- _What you will do_: Take the listing below and print exactly the lines starting at the line containing "Net foreign assets, 2011-07: 67117 -> 90000" and ending at the line containing "ttest2_HLG_SZ_vs_NC: 65 -> 45", both ends included, and no others.

====== Data supplied ======

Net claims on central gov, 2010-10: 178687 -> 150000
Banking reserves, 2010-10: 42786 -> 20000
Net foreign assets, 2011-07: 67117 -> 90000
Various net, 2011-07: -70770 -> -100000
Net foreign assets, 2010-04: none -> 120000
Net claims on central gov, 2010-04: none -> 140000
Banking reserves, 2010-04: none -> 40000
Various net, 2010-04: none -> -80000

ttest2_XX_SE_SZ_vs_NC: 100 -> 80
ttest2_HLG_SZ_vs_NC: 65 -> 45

======
====== Data supplied ======

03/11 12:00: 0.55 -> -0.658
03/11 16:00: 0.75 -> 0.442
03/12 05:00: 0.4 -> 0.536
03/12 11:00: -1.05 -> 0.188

======

- _Worked solution_:
Net foreign assets, 2011-07: 67117 -> 90000
Various net, 2011-07: -70770 -> -100000
Net foreign assets, 2010-04: none -> 120000
Net claims on central gov, 2010-04: none -> 140000
Banking reserves, 2010-04: none -> 40000
Various net, 2010-04: none -> -80000

ttest2_XX_SE_SZ_vs_NC: 100 -> 80
ttest2_HLG_SZ_vs_NC: 65 -> 45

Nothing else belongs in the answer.